Rate Crimes exists to explain how and why the tipping point for solar energy has been stalled for at least a decade. The economic legerdemain is subtle, but its purpose may become clearer if we gaze into the future. The chart below displays the mix of sources of electric power in Arizona from 1990 to the present, based on Energy Information Administration data. The trends for electricity fuel sources are projected to 2030 based on Arizona Department of Commerce estimates for population. This is what the next generation of Arizonans can expect in 2030:
Several assumptions should be declared: First, it is assumed that energy consumption follows population. Circumstances can be imagined where this might not hold, but population correlates with both energy generation and consumption over the past twenty years. It is possible that when the population is increasing then more energy is consumed due to ‘thrashing’; and that when population stagnates a decrease in energy consumption per capita could result. Be that as it may, the Arizona Department of Commerce predicts that the population will continue to increase at its current rate.
Second, it is assumed that the rate at which energy efficiency improves will continue at its current pace. Even if the rate of efficiency improvements increased, then Jevons Paradox suggests that overall consumption might not decrease.
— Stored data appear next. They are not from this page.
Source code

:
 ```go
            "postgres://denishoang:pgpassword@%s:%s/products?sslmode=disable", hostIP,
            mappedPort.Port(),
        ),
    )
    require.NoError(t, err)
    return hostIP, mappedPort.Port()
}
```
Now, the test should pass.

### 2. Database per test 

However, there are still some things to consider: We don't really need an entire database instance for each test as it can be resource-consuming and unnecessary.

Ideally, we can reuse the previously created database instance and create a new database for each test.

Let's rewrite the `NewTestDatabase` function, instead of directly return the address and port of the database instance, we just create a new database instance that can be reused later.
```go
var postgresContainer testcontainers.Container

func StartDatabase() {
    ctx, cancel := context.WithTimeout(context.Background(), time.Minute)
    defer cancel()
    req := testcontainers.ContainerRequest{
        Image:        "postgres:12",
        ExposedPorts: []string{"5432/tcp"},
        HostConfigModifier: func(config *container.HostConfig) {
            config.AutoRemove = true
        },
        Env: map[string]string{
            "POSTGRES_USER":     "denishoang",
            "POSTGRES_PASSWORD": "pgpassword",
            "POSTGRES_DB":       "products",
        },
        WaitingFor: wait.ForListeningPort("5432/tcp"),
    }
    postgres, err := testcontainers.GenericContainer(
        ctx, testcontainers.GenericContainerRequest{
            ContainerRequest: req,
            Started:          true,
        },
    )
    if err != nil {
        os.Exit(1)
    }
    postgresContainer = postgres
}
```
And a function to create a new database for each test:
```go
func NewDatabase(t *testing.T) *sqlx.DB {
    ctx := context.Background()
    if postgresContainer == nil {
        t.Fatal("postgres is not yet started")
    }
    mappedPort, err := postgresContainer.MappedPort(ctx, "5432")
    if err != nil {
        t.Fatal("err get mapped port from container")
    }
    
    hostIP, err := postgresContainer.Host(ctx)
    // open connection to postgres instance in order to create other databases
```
Third, it is assumed that the rate of natural gas consumption will slowly decrease due to cost and/or availability.
Fourth, it is not assumed that the first unit (of three) at the Palo Verde Nuclear Generating Station will begin decommissioning in 2025. It is very likely that the reactors will be relicensed and then continue to operate for another few decades. The results of decommissioning are displayed to reinforce the eventuality within our lifetimes.
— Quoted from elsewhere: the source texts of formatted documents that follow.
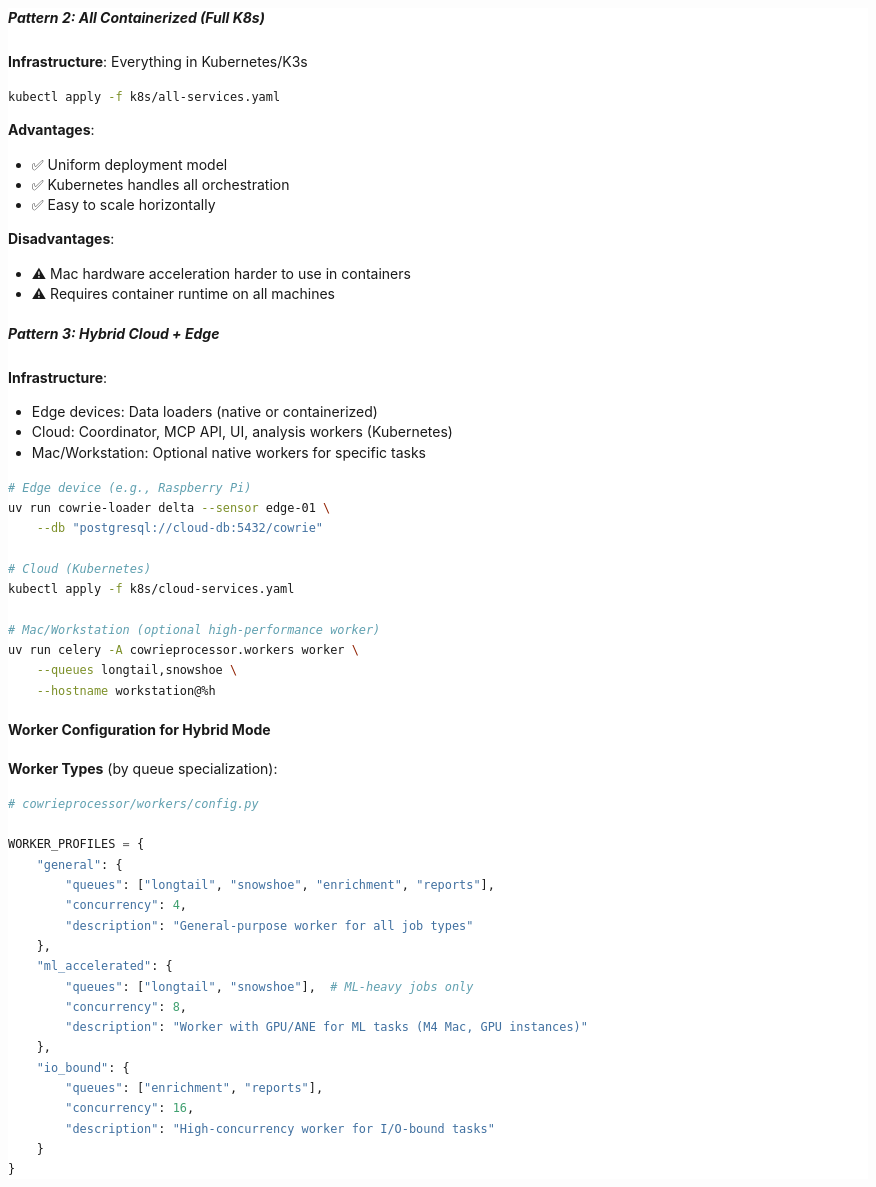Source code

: ##### Pattern 2: All Containerized (Full K8s)

**Infrastructure**: Everything in Kubernetes/K3s

```bash
kubectl apply -f k8s/all-services.yaml
```

**Advantages**:
- ✅ Uniform deployment model
- ✅ Kubernetes handles all orchestration
- ✅ Easy to scale horizontally

**Disadvantages**:
- ⚠️ Mac hardware acceleration harder to use in containers
- ⚠️ Requires container runtime on all machines

##### Pattern 3: Hybrid Cloud + Edge

**Infrastructure**:
- Edge devices: Data loaders (native or containerized)
- Cloud: Coordinator, MCP API, UI, analysis workers (Kubernetes)
- Mac/Workstation: Optional native workers for specific tasks

```bash
# Edge device (e.g., Raspberry Pi)
uv run cowrie-loader delta --sensor edge-01 \
    --db "postgresql://cloud-db:5432/cowrie"

# Cloud (Kubernetes)
kubectl apply -f k8s/cloud-services.yaml

# Mac/Workstation (optional high-performance worker)
uv run celery -A cowrieprocessor.workers worker \
    --queues longtail,snowshoe \
    --hostname workstation@%h
```

#### Worker Configuration for Hybrid Mode

**Worker Types** (by queue specialization):

```python
# cowrieprocessor/workers/config.py

WORKER_PROFILES = {
    "general": {
        "queues": ["longtail", "snowshoe", "enrichment", "reports"],
        "concurrency": 4,
        "description": "General-purpose worker for all job types"
    },
    "ml_accelerated": {
        "queues": ["longtail", "snowshoe"],  # ML-heavy jobs only
        "concurrency": 8,
        "description": "Worker with GPU/ANE for ML tasks (M4 Mac, GPU instances)"
    },
    "io_bound": {
        "queues": ["enrichment", "reports"],
        "concurrency": 16,
        "description": "High-concurrency worker for I/O-bound tasks"
    }
}
```
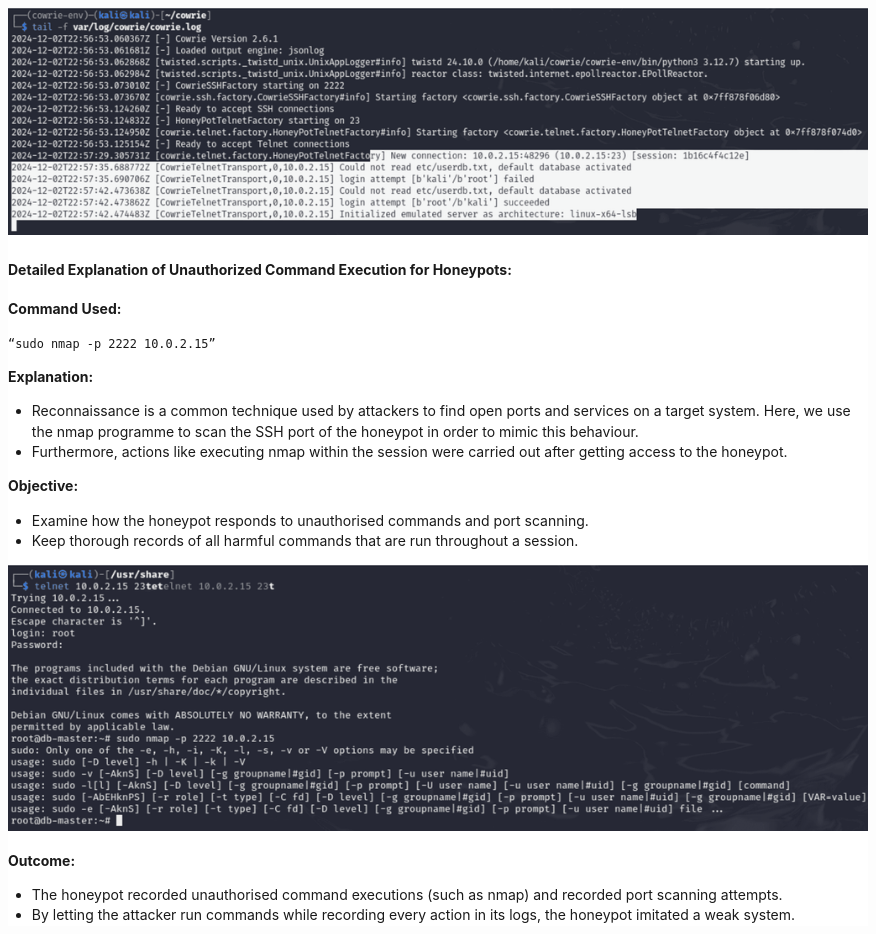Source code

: ![HP](cowrie-img/HP23.png)

#### Detailed Explanation of Unauthorized Command Execution for Honeypots:

**Command Used:**

```
“sudo nmap -p 2222 10.0.2.15”
```
**Explanation:**

- Reconnaissance is a common technique used by attackers to find open ports and services on a target system. Here, we use the nmap programme to scan the SSH port of the honeypot in order to mimic this behaviour.
- Furthermore, actions like executing nmap within the session were carried out after getting access to the honeypot.

**Objective:**

- Examine how the honeypot responds to unauthorised commands and port scanning.
- Keep thorough records of all harmful commands that are run throughout a session.

![HP](cowrie-img/HP24.png)

**Outcome:**

- The honeypot recorded unauthorised command executions (such as nmap) and recorded port scanning attempts.
- By letting the attacker run commands while recording every action in its logs, the honeypot imitated a weak system.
If hydroelectric, and gas sources remain constant or diminish, then from where will the additional energy come? There are three contenders: nuclear, coal, and renewable energy. For the purpose of exhibition, I have emphasized coal. However, barring any real and rapid success with carbon sequestration, the evidence is mounting against brown coal as anything more than a way to stoke a global furnace.
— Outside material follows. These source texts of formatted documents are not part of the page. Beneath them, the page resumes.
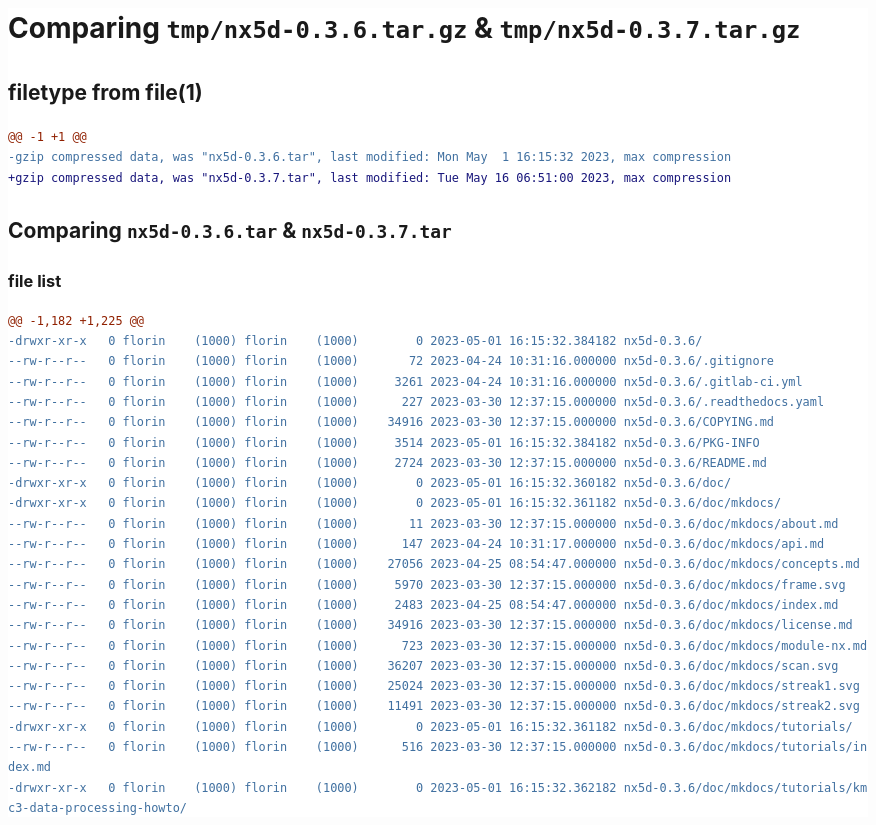 # Comparing `tmp/nx5d-0.3.6.tar.gz` & `tmp/nx5d-0.3.7.tar.gz`

## filetype from file(1)

```diff
@@ -1 +1 @@
-gzip compressed data, was "nx5d-0.3.6.tar", last modified: Mon May  1 16:15:32 2023, max compression
+gzip compressed data, was "nx5d-0.3.7.tar", last modified: Tue May 16 06:51:00 2023, max compression
```

## Comparing `nx5d-0.3.6.tar` & `nx5d-0.3.7.tar`

### file list

```diff
@@ -1,182 +1,225 @@
-drwxr-xr-x   0 florin    (1000) florin    (1000)        0 2023-05-01 16:15:32.384182 nx5d-0.3.6/
--rw-r--r--   0 florin    (1000) florin    (1000)       72 2023-04-24 10:31:16.000000 nx5d-0.3.6/.gitignore
--rw-r--r--   0 florin    (1000) florin    (1000)     3261 2023-04-24 10:31:16.000000 nx5d-0.3.6/.gitlab-ci.yml
--rw-r--r--   0 florin    (1000) florin    (1000)      227 2023-03-30 12:37:15.000000 nx5d-0.3.6/.readthedocs.yaml
--rw-r--r--   0 florin    (1000) florin    (1000)    34916 2023-03-30 12:37:15.000000 nx5d-0.3.6/COPYING.md
--rw-r--r--   0 florin    (1000) florin    (1000)     3514 2023-05-01 16:15:32.384182 nx5d-0.3.6/PKG-INFO
--rw-r--r--   0 florin    (1000) florin    (1000)     2724 2023-03-30 12:37:15.000000 nx5d-0.3.6/README.md
-drwxr-xr-x   0 florin    (1000) florin    (1000)        0 2023-05-01 16:15:32.360182 nx5d-0.3.6/doc/
-drwxr-xr-x   0 florin    (1000) florin    (1000)        0 2023-05-01 16:15:32.361182 nx5d-0.3.6/doc/mkdocs/
--rw-r--r--   0 florin    (1000) florin    (1000)       11 2023-03-30 12:37:15.000000 nx5d-0.3.6/doc/mkdocs/about.md
--rw-r--r--   0 florin    (1000) florin    (1000)      147 2023-04-24 10:31:17.000000 nx5d-0.3.6/doc/mkdocs/api.md
--rw-r--r--   0 florin    (1000) florin    (1000)    27056 2023-04-25 08:54:47.000000 nx5d-0.3.6/doc/mkdocs/concepts.md
--rw-r--r--   0 florin    (1000) florin    (1000)     5970 2023-03-30 12:37:15.000000 nx5d-0.3.6/doc/mkdocs/frame.svg
--rw-r--r--   0 florin    (1000) florin    (1000)     2483 2023-04-25 08:54:47.000000 nx5d-0.3.6/doc/mkdocs/index.md
--rw-r--r--   0 florin    (1000) florin    (1000)    34916 2023-03-30 12:37:15.000000 nx5d-0.3.6/doc/mkdocs/license.md
--rw-r--r--   0 florin    (1000) florin    (1000)      723 2023-03-30 12:37:15.000000 nx5d-0.3.6/doc/mkdocs/module-nx.md
--rw-r--r--   0 florin    (1000) florin    (1000)    36207 2023-03-30 12:37:15.000000 nx5d-0.3.6/doc/mkdocs/scan.svg
--rw-r--r--   0 florin    (1000) florin    (1000)    25024 2023-03-30 12:37:15.000000 nx5d-0.3.6/doc/mkdocs/streak1.svg
--rw-r--r--   0 florin    (1000) florin    (1000)    11491 2023-03-30 12:37:15.000000 nx5d-0.3.6/doc/mkdocs/streak2.svg
-drwxr-xr-x   0 florin    (1000) florin    (1000)        0 2023-05-01 16:15:32.361182 nx5d-0.3.6/doc/mkdocs/tutorials/
--rw-r--r--   0 florin    (1000) florin    (1000)      516 2023-03-30 12:37:15.000000 nx5d-0.3.6/doc/mkdocs/tutorials/index.md
-drwxr-xr-x   0 florin    (1000) florin    (1000)        0 2023-05-01 16:15:32.362182 nx5d-0.3.6/doc/mkdocs/tutorials/kmc3-data-processing-howto/
```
The nuclear industry has recently been seeking a renaissance. However, after half a century of operation, nuclear energy still requires enormous subsidies and has not proven to be economical. The costs aside, even the morality of producing large amounts of undisposable, perpetually toxic waste is questionable.
That leaves renewable energy pitted against two entrenched energy syndicates.
The Arizona Renewable Energy Standard and Tariff (REST) is the program for renewable energy in Arizona established by the Arizona Corporation Commission. Despite extraordinary efforts by a too few, the best the REST rules can accomplish is to be a hopeful catalyst. Even if the REST rules inspire the electric utilities to accomplish all the program’s goals, Arizona will not be enjoying a clean energy celebration at the sunset. Arizona, situated at the center of the solar Sun Belt in the American Southwest, will be keeping the air conditioners blasting in 2030 by burning two to three times the amount of coal it is today.